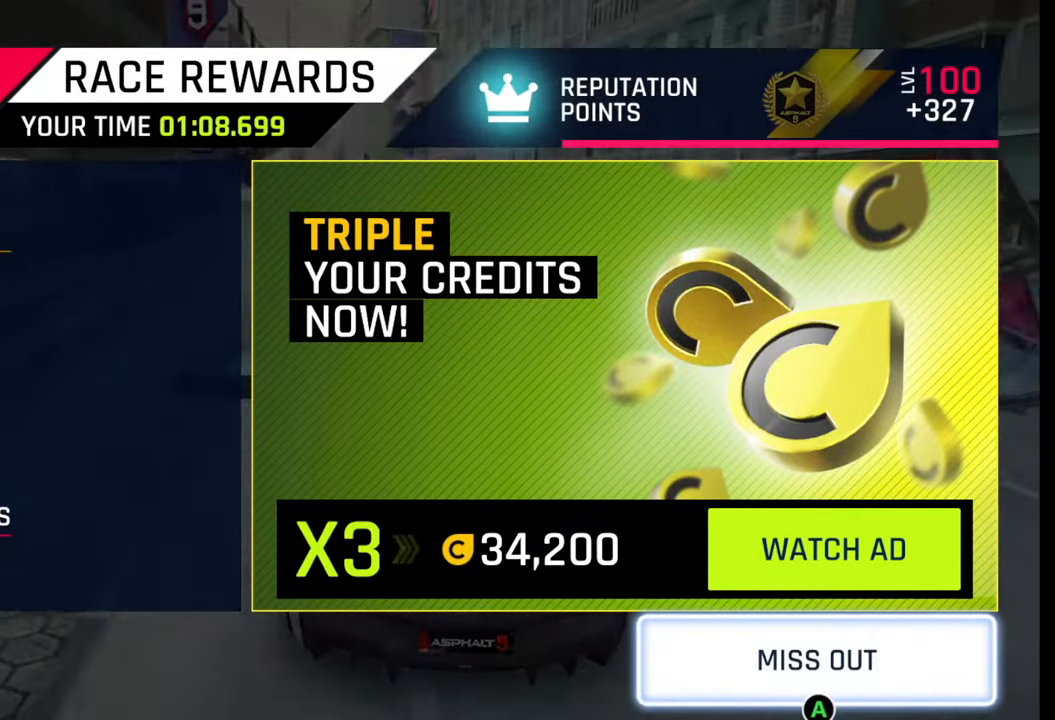
{"buttons": [], "left_stick": "center", "right_stick": "center", "events": []}
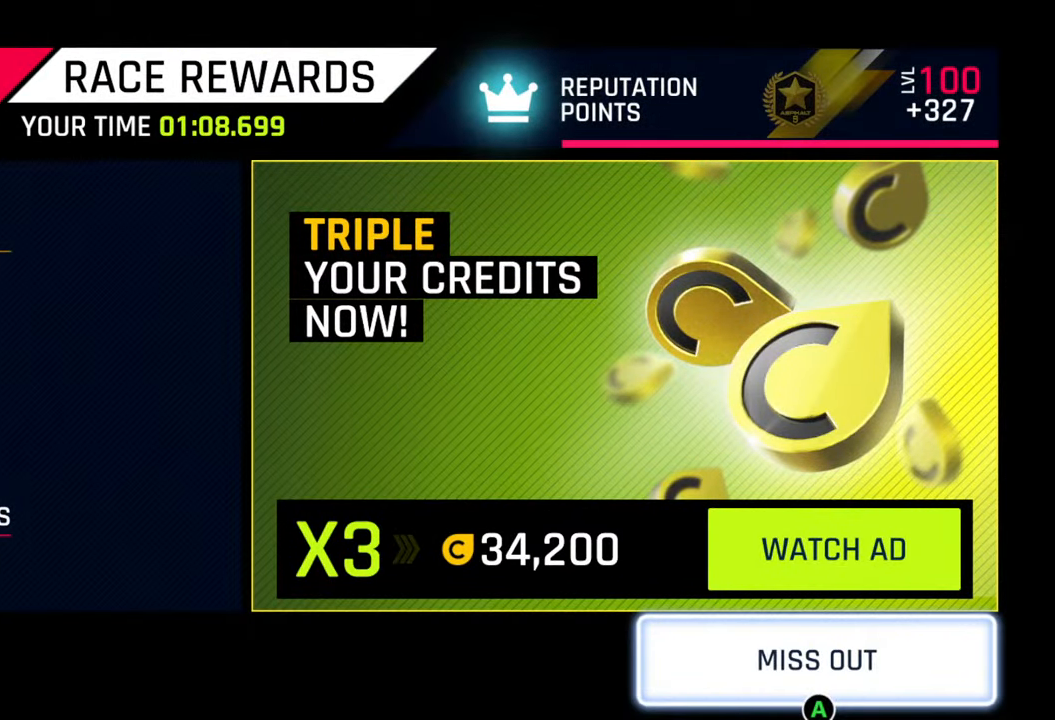
{"buttons": [], "left_stick": "center", "right_stick": "center", "events": [[433, "CROSS", "down"], [483, "CROSS", "up"]]}
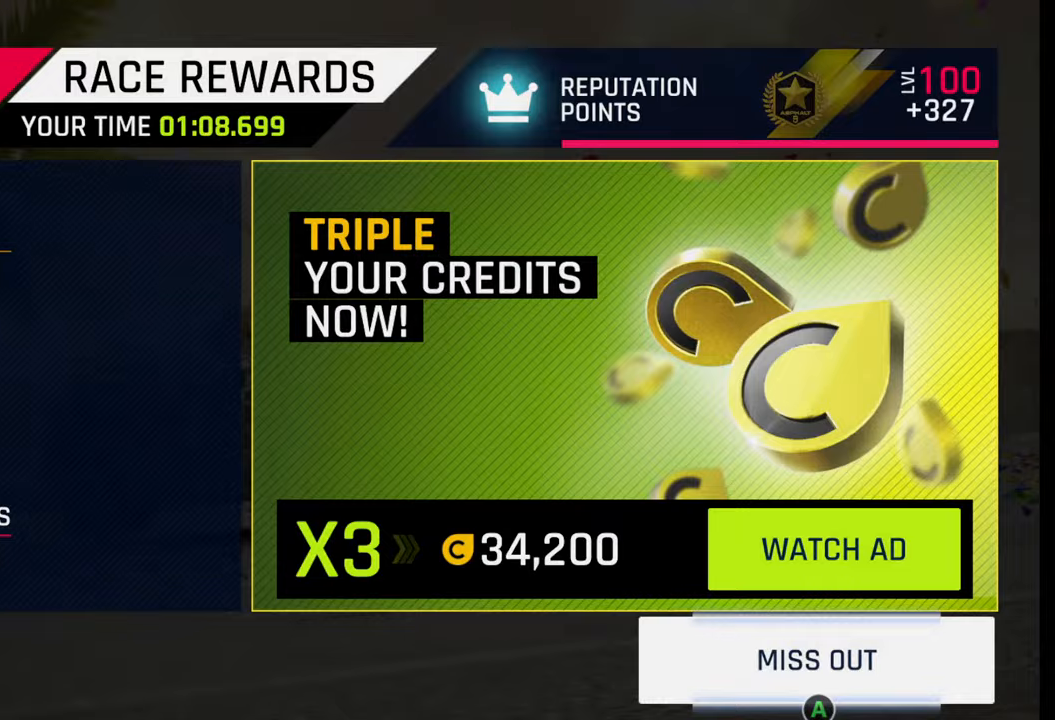
{"buttons": [], "left_stick": "center", "right_stick": "center", "events": [[83, "CROSS", "down"], [150, "CROSS", "up"]]}
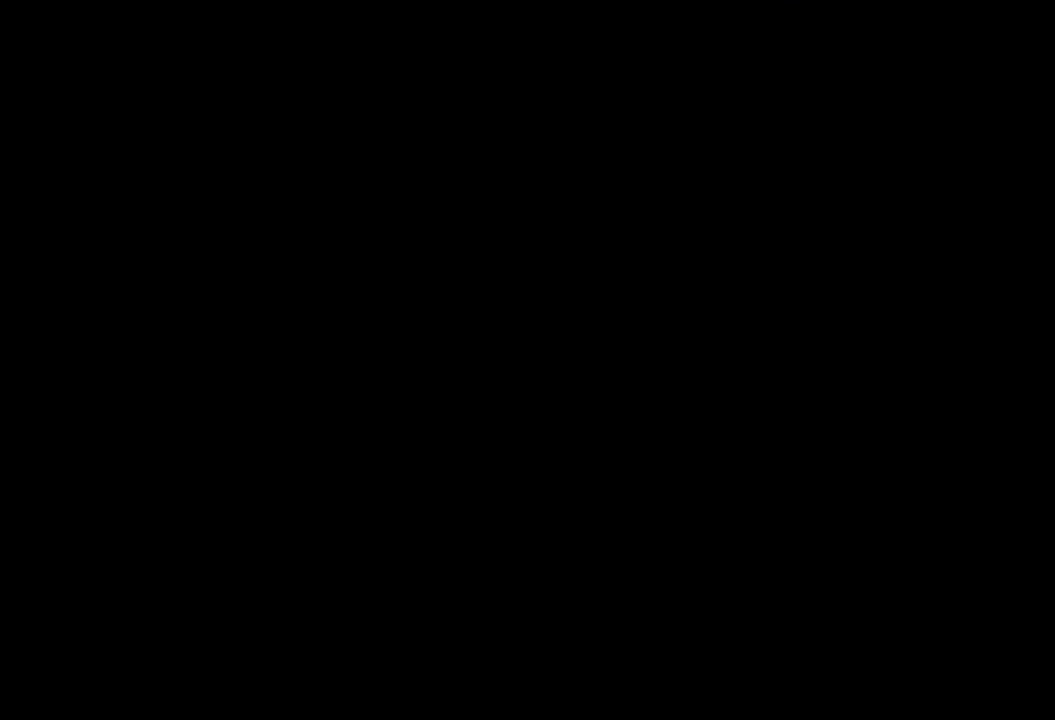
{"buttons": [], "left_stick": "center", "right_stick": "center", "events": []}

------------------------------

▶ EXERCISE REQUIREMENTS
Restate the whole listing above exactly, except for its images.

▶ SOLUTION FOR THIS EXERCISE
{"buttons": [], "left_stick": "center", "right_stick": "center", "events": []}
{"buttons": [], "left_stick": "center", "right_stick": "center", "events": [[433, "CROSS", "down"], [483, "CROSS", "up"]]}
{"buttons": [], "left_stick": "center", "right_stick": "center", "events": [[83, "CROSS", "down"], [150, "CROSS", "up"]]}
{"buttons": [], "left_stick": "center", "right_stick": "center", "events": []}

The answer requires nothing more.